Please rewrite the records below, replacing "chart" with "graph" and keeping everything else unchanged. Leave the pictures out of your answer.

--- START ---

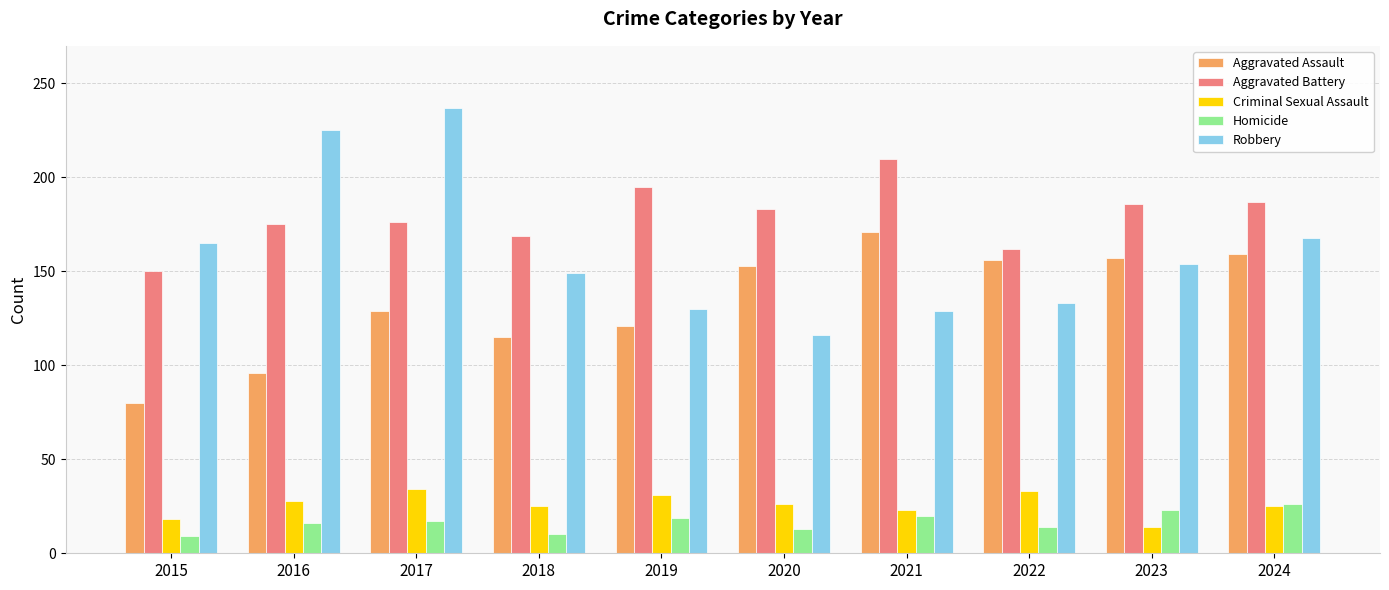

Is it true that Criminal Sexual Assault equals 28 at 2016?

True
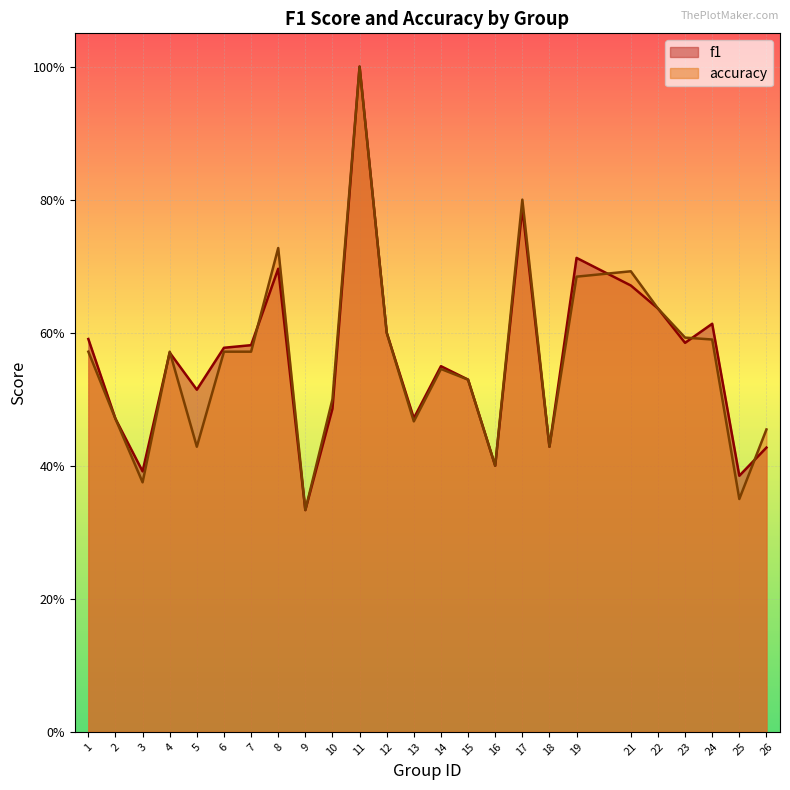

How many lines are shown in the chart?

2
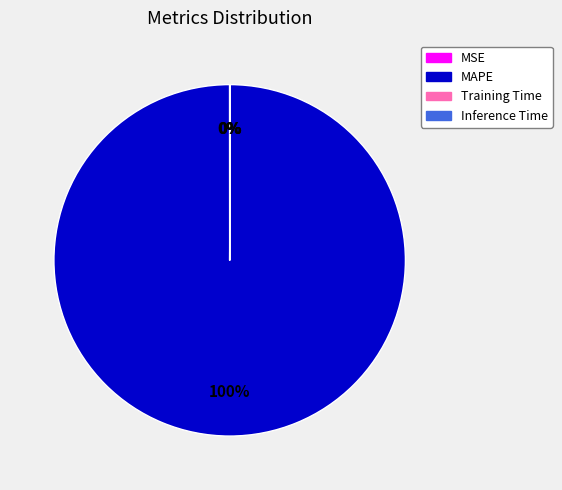

The MAPE slice represents 100% of the pie. True or false?

True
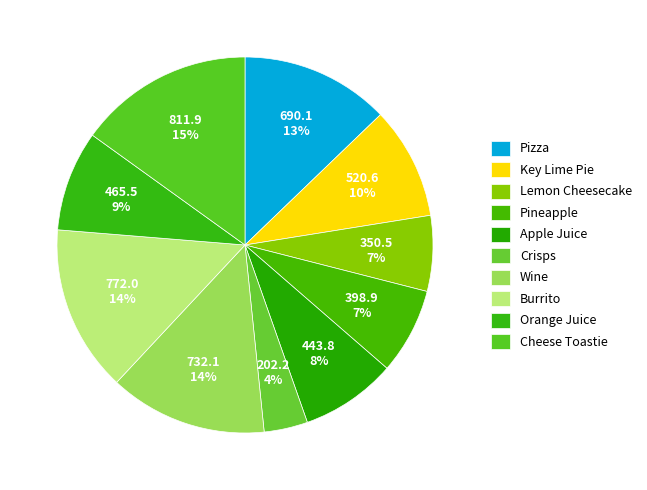

To the nearest percent, what is the difference between the largest and smallest slice percentages?

11%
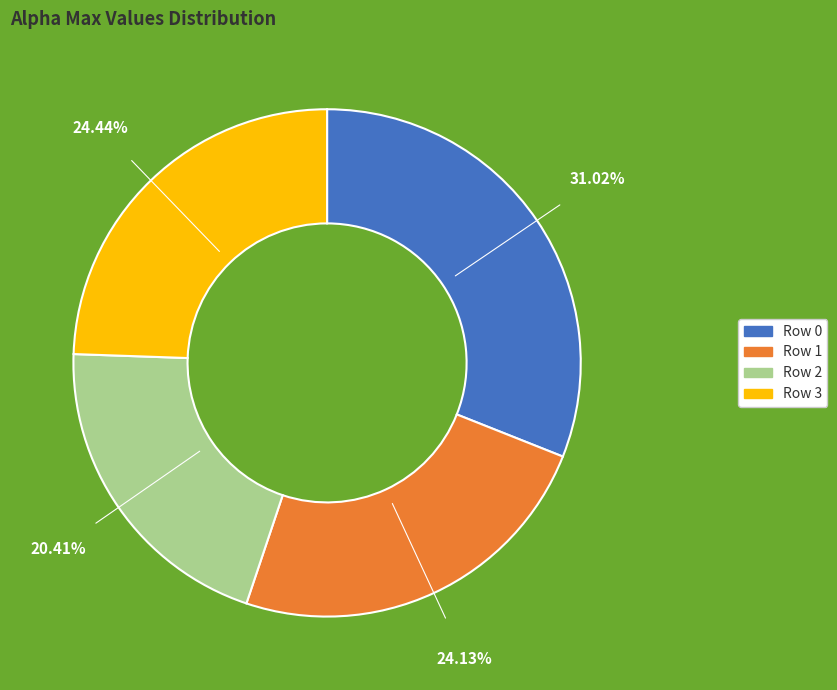

Is there a majority slice in this chart?

No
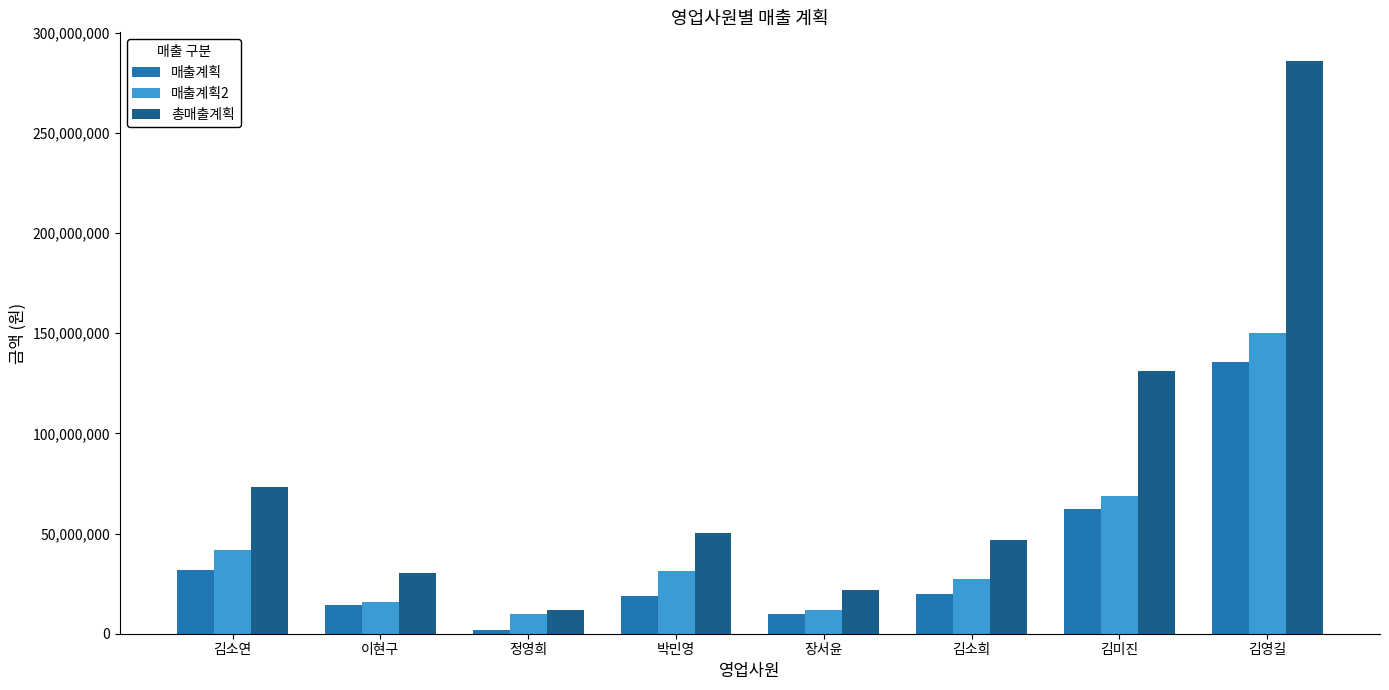

What position from the left is 정영희?

3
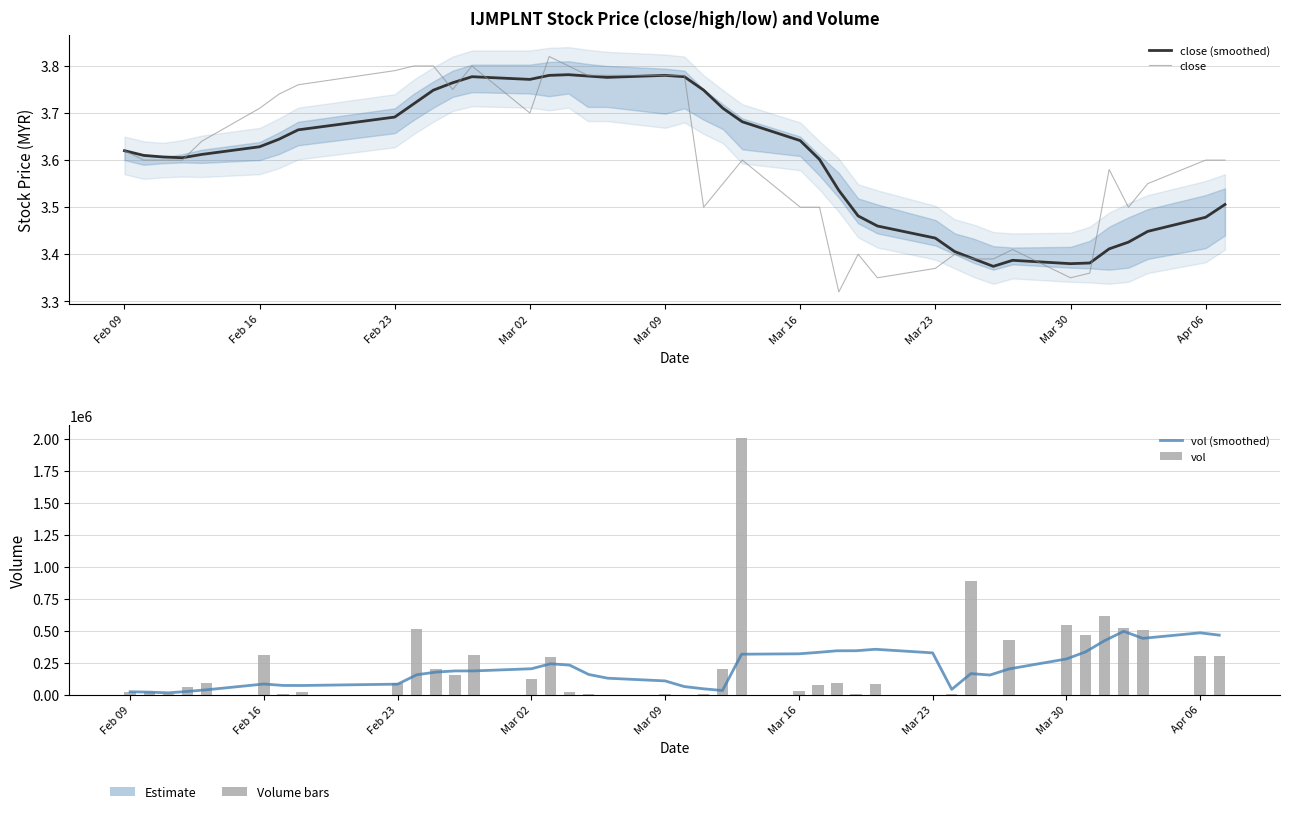

List the series in order of their peak value, highest first.

vol, vol (smoothed), close, close (smoothed)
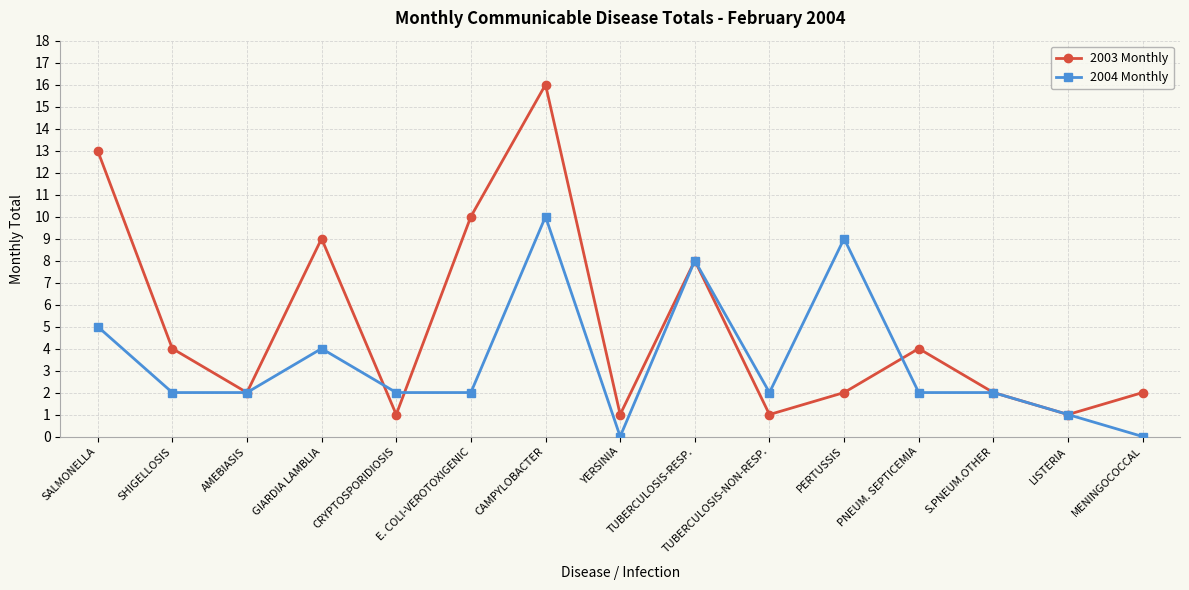

Which series has the widest spread of values?

2003 Monthly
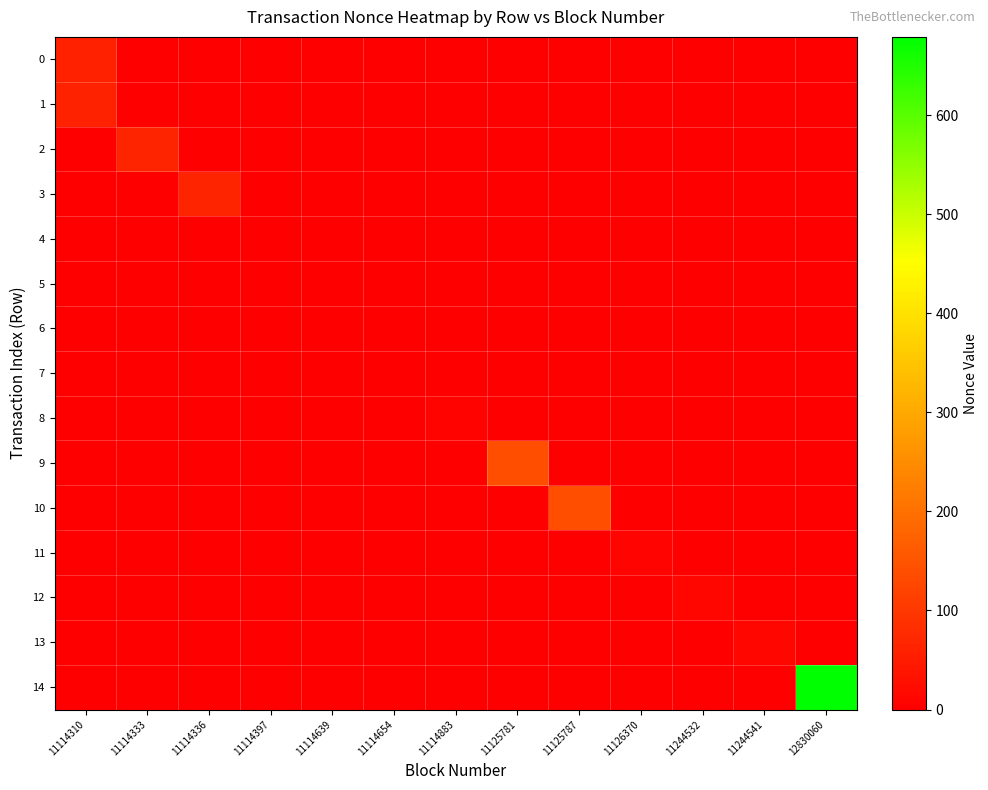

Reading left to right, list all the values displayed in this chart.

0: 11114310=61	11114333=0	11114336=0	11114397=0	11114639=0	11114654=0	11114883=0	11125781=0	11125787=0	11126370=0	11244532=0	11244541=0	12830060=0
1: 11114310=62	11114333=0	11114336=0	11114397=0	11114639=0	11114654=0	11114883=0	11125781=0	11125787=0	11126370=0	11244532=0	11244541=0	12830060=0
2: 11114310=0	11114333=64	11114336=0	11114397=0	11114639=0	11114654=0	11114883=0	11125781=0	11125787=0	11126370=0	11244532=0	11244541=0	12830060=0
3: 11114310=0	11114333=0	11114336=65	11114397=0	11114639=0	11114654=0	11114883=0	11125781=0	11125787=0	11126370=0	11244532=0	11244541=0	12830060=0
4: 11114310=0	11114333=0	11114336=0	11114397=0	11114639=0	11114654=0	11114883=0	11125781=0	11125787=0	11126370=0	11244532=0	11244541=0	12830060=0
5: 11114310=0	11114333=0	11114336=0	11114397=0	11114639=1	11114654=0	11114883=0	11125781=0	11125787=0	11126370=0	11244532=0	11244541=0	12830060=0
6: 11114310=0	11114333=0	11114336=0	11114397=0	11114639=1	11114654=0	11114883=0	11125781=0	11125787=0	11126370=0	11244532=0	11244541=0	12830060=0
7: 11114310=0	11114333=0	11114336=0	11114397=0	11114639=0	11114654=2	11114883=0	11125781=0	11125787=0	11126370=0	11244532=0	11244541=0	12830060=0
8: 11114310=0	11114333=0	11114336=0	11114397=0	11114639=0	11114654=0	11114883=6	11125781=0	11125787=0	11126370=0	11244532=0	11244541=0	12830060=0
9: 11114310=0	11114333=0	11114336=0	11114397=0	11114639=0	11114654=0	11114883=0	11125781=138	11125787=0	11126370=0	11244532=0	11244541=0	12830060=0
10: 11114310=0	11114333=0	11114336=0	11114397=0	11114639=0	11114654=0	11114883=0	11125781=0	11125787=139	11126370=0	11244532=0	11244541=0	12830060=0
11: 11114310=0	11114333=0	11114336=0	11114397=0	11114639=0	11114654=0	11114883=0	11125781=0	11125787=0	11126370=10	11244532=0	11244541=0	12830060=0
12: 11114310=0	11114333=0	11114336=0	11114397=0	11114639=0	11114654=0	11114883=0	11125781=0	11125787=0	11126370=0	11244532=13	11244541=0	12830060=0
13: 11114310=0	11114333=0	11114336=0	11114397=0	11114639=0	11114654=0	11114883=0	11125781=0	11125787=0	11126370=0	11244532=0	11244541=14	12830060=0
14: 11114310=0	11114333=0	11114336=0	11114397=0	11114639=0	11114654=0	11114883=0	11125781=0	11125787=0	11126370=0	11244532=0	11244541=0	12830060=679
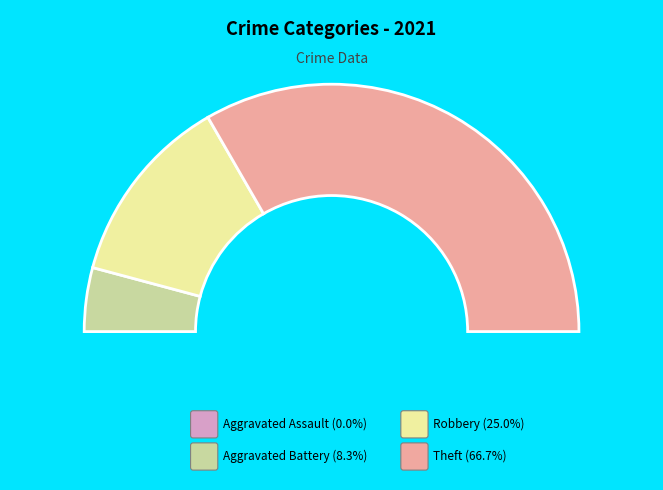

Does any single category account for the majority?

Yes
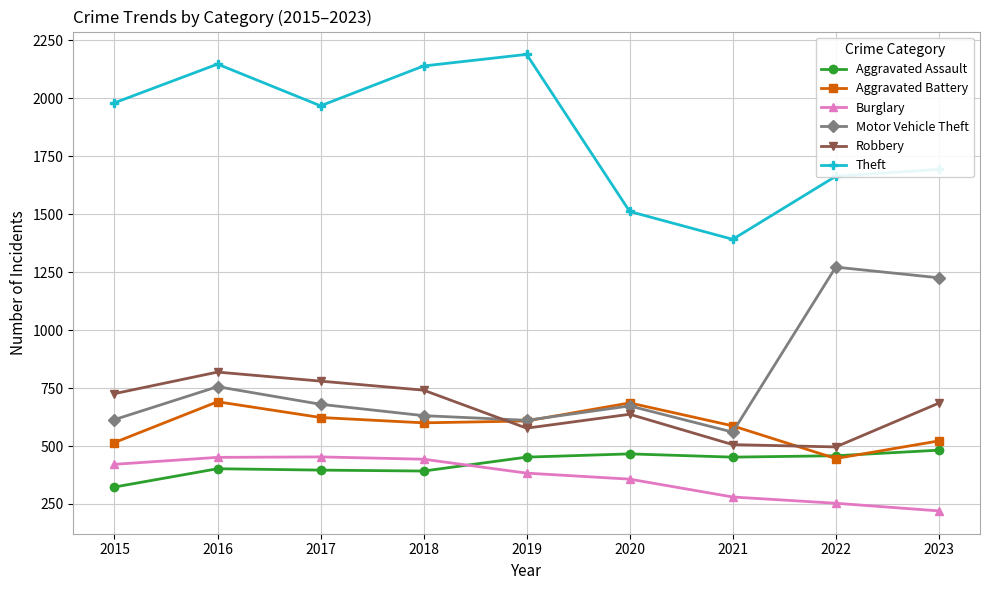

Rank the series at 2017 from highest to lowest value.

Theft, Robbery, Motor Vehicle Theft, Aggravated Battery, Burglary, Aggravated Assault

--- END ---

> **Expected answer**:
Is it true that Criminal Sexual Assault equals 28 at 2016?

True

How many lines are shown in the graph?

2

The MAPE slice represents 100% of the pie. True or false?

True

To the nearest percent, what is the difference between the largest and smallest slice percentages?

11%

Is there a majority slice in this graph?

No

What position from the left is 정영희?

3

List the series in order of their peak value, highest first.

vol, vol (smoothed), close, close (smoothed)

Which series has the widest spread of values?

2003 Monthly

Reading left to right, list all the values displayed in this graph.

0: 11114310=61	11114333=0	11114336=0	11114397=0	11114639=0	11114654=0	11114883=0	11125781=0	11125787=0	11126370=0	11244532=0	11244541=0	12830060=0
1: 11114310=62	11114333=0	11114336=0	11114397=0	11114639=0	11114654=0	11114883=0	11125781=0	11125787=0	11126370=0	11244532=0	11244541=0	12830060=0
2: 11114310=0	11114333=64	11114336=0	11114397=0	11114639=0	11114654=0	11114883=0	11125781=0	11125787=0	11126370=0	11244532=0	11244541=0	12830060=0
3: 11114310=0	11114333=0	11114336=65	11114397=0	11114639=0	11114654=0	11114883=0	11125781=0	11125787=0	11126370=0	11244532=0	11244541=0	12830060=0
4: 11114310=0	11114333=0	11114336=0	11114397=0	11114639=0	11114654=0	11114883=0	11125781=0	11125787=0	11126370=0	11244532=0	11244541=0	12830060=0
5: 11114310=0	11114333=0	11114336=0	11114397=0	11114639=1	11114654=0	11114883=0	11125781=0	11125787=0	11126370=0	11244532=0	11244541=0	12830060=0
6: 11114310=0	11114333=0	11114336=0	11114397=0	11114639=1	11114654=0	11114883=0	11125781=0	11125787=0	11126370=0	11244532=0	11244541=0	12830060=0
7: 11114310=0	11114333=0	11114336=0	11114397=0	11114639=0	11114654=2	11114883=0	11125781=0	11125787=0	11126370=0	11244532=0	11244541=0	12830060=0
8: 11114310=0	11114333=0	11114336=0	11114397=0	11114639=0	11114654=0	11114883=6	11125781=0	11125787=0	11126370=0	11244532=0	11244541=0	12830060=0
9: 11114310=0	11114333=0	11114336=0	11114397=0	11114639=0	11114654=0	11114883=0	11125781=138	11125787=0	11126370=0	11244532=0	11244541=0	12830060=0
10: 11114310=0	11114333=0	11114336=0	11114397=0	11114639=0	11114654=0	11114883=0	11125781=0	11125787=139	11126370=0	11244532=0	11244541=0	12830060=0
11: 11114310=0	11114333=0	11114336=0	11114397=0	11114639=0	11114654=0	11114883=0	11125781=0	11125787=0	11126370=10	11244532=0	11244541=0	12830060=0
12: 11114310=0	11114333=0	11114336=0	11114397=0	11114639=0	11114654=0	11114883=0	11125781=0	11125787=0	11126370=0	11244532=13	11244541=0	12830060=0
13: 11114310=0	11114333=0	11114336=0	11114397=0	11114639=0	11114654=0	11114883=0	11125781=0	11125787=0	11126370=0	11244532=0	11244541=14	12830060=0
14: 11114310=0	11114333=0	11114336=0	11114397=0	11114639=0	11114654=0	11114883=0	11125781=0	11125787=0	11126370=0	11244532=0	11244541=0	12830060=679

Does any single category account for the majority?

Yes

Rank the series at 2017 from highest to lowest value.

Theft, Robbery, Motor Vehicle Theft, Aggravated Battery, Burglary, Aggravated Assault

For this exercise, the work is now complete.